Segment Open

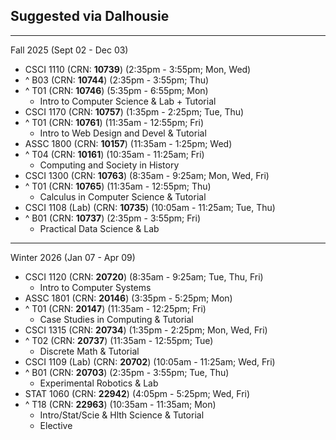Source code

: ## Suggested via Dalhousie

---

Fall 2025 (Sept 02 - Dec 03)

- CSCI 1110 (CRN: **10739**) (2:35pm - 3:55pm; Mon, Wed)
- ^ B03 (CRN: **10744**) (2:35pm - 3:55pm; Thu)
- ^ T01 (CRN: **10746**) (5:35pm - 6:55pm; Mon)
	- Intro to Computer Science & Lab + Tutorial
- CSCI 1170 (CRN: **10757**) (1:35pm - 2:25pm; Tue, Thu)
- ^ T01 (CRN: **10761**) (11:35am - 12:55pm; Fri)
	- Intro to Web Design and Devel & Tutorial
- ASSC 1800 (CRN: **10157**) (11:35am - 1:25pm; Wed)
- ^ T04 (CRN: **10161**) (10:35am - 11:25am; Fri)
	- Computing and Society in History
- CSCI 1300 (CRN: **10763**) (8:35am - 9:25am; Mon, Wed, Fri)
- ^ T01 (CRN: **10765**) (11:35am - 12:55pm; Thu)
	- Calculus in Computer Science & Tutorial
- CSCI 1108 (Lab) (CRN: **10735**) (10:05am - 11:25am; Tue, Thu)
- ^ B01 (CRN: **10737**) (2:35pm - 3:55pm; Fri)
	- Practical Data Science & Lab 

---

Winter 2026 (Jan 07 - Apr 09)

- CSCI 1120 (CRN: **20720**) (8:35am - 9:25am; Tue, Thu, Fri)
	- Intro to Computer Systems
- ASSC 1801 (CRN: **20146**) (3:35pm - 5:25pm; Mon)
- ^ T01 (CRN: **20147**) (11:35am - 12:25pm; Fri)
	- Case Studies in Computing & Tutorial
- CSCI 1315 (CRN: **20734**) (1:35pm - 2:25pm; Mon, Wed, Fri)
- ^ T02 (CRN: **20737**) (11:35am - 12:55pm; Tue)
	- Discrete Math & Tutorial
- CSCI 1109 (Lab) (CRN: **20702**) (10:05am - 11:25am; Wed, Fri)
- ^ B01 (CRN: **20703**) (2:35pm - 3:55pm; Tue, Thu)
	- Experimental Robotics & Lab
- STAT 1060 (CRN: **22942**) (4:05pm - 5:25pm; Wed, Fri)
- ^ T18 (CRN: **22963**) (10:35am - 11:35am; Mon)
	- Intro/Stat/Scie & Hlth Science & Tutorial
	- Elective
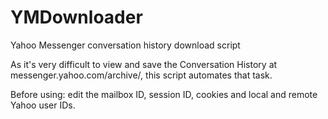 # YMDownloader
Yahoo Messenger conversation history download script

As it's very difficult to view and save the Conversation History at messenger.yahoo.com/archive/, this script automates that task. 

Before using: edit the mailbox ID, session ID, cookies and local and remote Yahoo user IDs. 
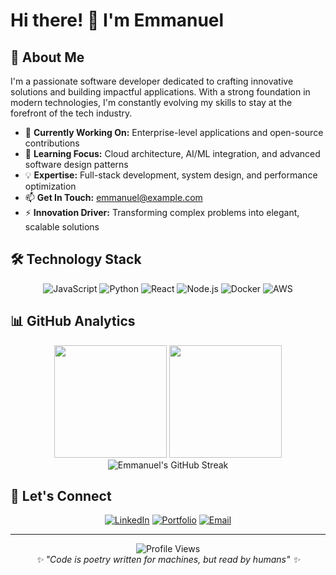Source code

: # Hi there! 👋 I'm Emmanuel

## 🚀 About Me

I'm a passionate software developer dedicated to crafting innovative solutions and building impactful applications. With a strong foundation in modern technologies, I'm constantly evolving my skills to stay at the forefront of the tech industry.

- 🔭 **Currently Working On:** Enterprise-level applications and open-source contributions
- 🌱 **Learning Focus:** Cloud architecture, AI/ML integration, and advanced software design patterns
- 💡 **Expertise:** Full-stack development, system design, and performance optimization
- 📫 **Get In Touch:** [emmanuel@example.com](mailto:emmanuel@example.com)
- ⚡ **Innovation Driver:** Transforming complex problems into elegant, scalable solutions

## 🛠️ Technology Stack

<div align="center">

![JavaScript](https://img.shields.io/badge/JavaScript-F7DF1E?style=for-the-badge&logo=javascript&logoColor=black)
![Python](https://img.shields.io/badge/Python-3776AB?style=for-the-badge&logo=python&logoColor=white)
![React](https://img.shields.io/badge/React-20232A?style=for-the-badge&logo=react&logoColor=61DAFB)
![Node.js](https://img.shields.io/badge/Node.js-43853D?style=for-the-badge&logo=node.js&logoColor=white)
![Docker](https://img.shields.io/badge/Docker-2496ED?style=for-the-badge&logo=docker&logoColor=white)
![AWS](https://img.shields.io/badge/AWS-232F3E?style=for-the-badge&logo=amazon-aws&logoColor=white)

</div>

## 📊 GitHub Analytics

<div align="center">
    <img height="180em" src="https://github-readme-stats.vercel.app/api?username=Emmanuel1611-1&show_icons=true&theme=tokyonight&include_all_commits=true&count_private=true"/>
    <img height="180em" src="https://github-readme-stats.vercel.app/api/top-langs/?username=Emmanuel1611-1&layout=compact&langs_count=8&theme=tokyonight"/>
</div>

<div align="center">
    <img src="https://github-readme-streak-stats.herokuapp.com/?user=Emmanuel1611-1&theme=tokyonight" alt="Emmanuel's GitHub Streak"/>
</div>

## 🤝 Let's Connect

<div align="center">

[![LinkedIn](https://img.shields.io/badge/LinkedIn-0077B5?style=for-the-badge&logo=linkedin&logoColor=white)](https://linkedin.com/in/your-profile)
[![Portfolio](https://img.shields.io/badge/Portfolio-FF5722?style=for-the-badge&logo=todoist&logoColor=white)](https://your-portfolio.com)
[![Email](https://img.shields.io/badge/Email-D14836?style=for-the-badge&logo=gmail&logoColor=white)](mailto:emmanuel@example.com)

</div>

---

<div align="center">
    <img src="https://komarev.com/ghpvc/?username=Emmanuel1611-1&color=blueviolet&style=flat-square&label=Profile+Views" alt="Profile Views"/>
</div>

<div align="center">
    <i>✨ "Code is poetry written for machines, but read by humans" ✨</i>
</div>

Segment Closed

PROBLEM DESCRIPTION
Return every line of the records above word for word, leaving out the pictures.

SOLUTION
Source code

: ## Suggested via Dalhousie

---

Fall 2025 (Sept 02 - Dec 03)

- CSCI 1110 (CRN: **10739**) (2:35pm - 3:55pm; Mon, Wed)
- ^ B03 (CRN: **10744**) (2:35pm - 3:55pm; Thu)
- ^ T01 (CRN: **10746**) (5:35pm - 6:55pm; Mon)
	- Intro to Computer Science & Lab + Tutorial
- CSCI 1170 (CRN: **10757**) (1:35pm - 2:25pm; Tue, Thu)
- ^ T01 (CRN: **10761**) (11:35am - 12:55pm; Fri)
	- Intro to Web Design and Devel & Tutorial
- ASSC 1800 (CRN: **10157**) (11:35am - 1:25pm; Wed)
- ^ T04 (CRN: **10161**) (10:35am - 11:25am; Fri)
	- Computing and Society in History
- CSCI 1300 (CRN: **10763**) (8:35am - 9:25am; Mon, Wed, Fri)
- ^ T01 (CRN: **10765**) (11:35am - 12:55pm; Thu)
	- Calculus in Computer Science & Tutorial
- CSCI 1108 (Lab) (CRN: **10735**) (10:05am - 11:25am; Tue, Thu)
- ^ B01 (CRN: **10737**) (2:35pm - 3:55pm; Fri)
	- Practical Data Science & Lab 

---

Winter 2026 (Jan 07 - Apr 09)

- CSCI 1120 (CRN: **20720**) (8:35am - 9:25am; Tue, Thu, Fri)
	- Intro to Computer Systems
- ASSC 1801 (CRN: **20146**) (3:35pm - 5:25pm; Mon)
- ^ T01 (CRN: **20147**) (11:35am - 12:25pm; Fri)
	- Case Studies in Computing & Tutorial
- CSCI 1315 (CRN: **20734**) (1:35pm - 2:25pm; Mon, Wed, Fri)
- ^ T02 (CRN: **20737**) (11:35am - 12:55pm; Tue)
	- Discrete Math & Tutorial
- CSCI 1109 (Lab) (CRN: **20702**) (10:05am - 11:25am; Wed, Fri)
- ^ B01 (CRN: **20703**) (2:35pm - 3:55pm; Tue, Thu)
	- Experimental Robotics & Lab
- STAT 1060 (CRN: **22942**) (4:05pm - 5:25pm; Wed, Fri)
- ^ T18 (CRN: **22963**) (10:35am - 11:35am; Mon)
	- Intro/Stat/Scie & Hlth Science & Tutorial
	- Elective
 # YMDownloader
Yahoo Messenger conversation history download script

As it's very difficult to view and save the Conversation History at messenger.yahoo.com/archive/, this script automates that task. 

Before using: edit the mailbox ID, session ID, cookies and local and remote Yahoo user IDs. 
Source code

: # Hi there! 👋 I'm Emmanuel

## 🚀 About Me

I'm a passionate software developer dedicated to crafting innovative solutions and building impactful applications. With a strong foundation in modern technologies, I'm constantly evolving my skills to stay at the forefront of the tech industry.

- 🔭 **Currently Working On:** Enterprise-level applications and open-source contributions
- 🌱 **Learning Focus:** Cloud architecture, AI/ML integration, and advanced software design patterns
- 💡 **Expertise:** Full-stack development, system design, and performance optimization
- 📫 **Get In Touch:** [emmanuel@example.com](mailto:emmanuel@example.com)
- ⚡ **Innovation Driver:** Transforming complex problems into elegant, scalable solutions

## 🛠️ Technology Stack

<div align="center">

![JavaScript](https://img.shields.io/badge/JavaScript-F7DF1E?style=for-the-badge&logo=javascript&logoColor=black)
![Python](https://img.shields.io/badge/Python-3776AB?style=for-the-badge&logo=python&logoColor=white)
![React](https://img.shields.io/badge/React-20232A?style=for-the-badge&logo=react&logoColor=61DAFB)
![Node.js](https://img.shields.io/badge/Node.js-43853D?style=for-the-badge&logo=node.js&logoColor=white)
![Docker](https://img.shields.io/badge/Docker-2496ED?style=for-the-badge&logo=docker&logoColor=white)
![AWS](https://img.shields.io/badge/AWS-232F3E?style=for-the-badge&logo=amazon-aws&logoColor=white)

</div>

## 📊 GitHub Analytics

<div align="center">
    <img height="180em" src="https://github-readme-stats.vercel.app/api?username=Emmanuel1611-1&show_icons=true&theme=tokyonight&include_all_commits=true&count_private=true"/>
    <img height="180em" src="https://github-readme-stats.vercel.app/api/top-langs/?username=Emmanuel1611-1&layout=compact&langs_count=8&theme=tokyonight"/>
</div>

<div align="center">
    <img src="https://github-readme-streak-stats.herokuapp.com/?user=Emmanuel1611-1&theme=tokyonight" alt="Emmanuel's GitHub Streak"/>
</div>

## 🤝 Let's Connect

<div align="center">

[![LinkedIn](https://img.shields.io/badge/LinkedIn-0077B5?style=for-the-badge&logo=linkedin&logoColor=white)](https://linkedin.com/in/your-profile)
[![Portfolio](https://img.shields.io/badge/Portfolio-FF5722?style=for-the-badge&logo=todoist&logoColor=white)](https://your-portfolio.com)
[![Email](https://img.shields.io/badge/Email-D14836?style=for-the-badge&logo=gmail&logoColor=white)](mailto:emmanuel@example.com)

</div>

---

<div align="center">
    <img src="https://komarev.com/ghpvc/?username=Emmanuel1611-1&color=blueviolet&style=flat-square&label=Profile+Views" alt="Profile Views"/>
</div>

<div align="center">
    <i>✨ "Code is poetry written for machines, but read by humans" ✨</i>
</div>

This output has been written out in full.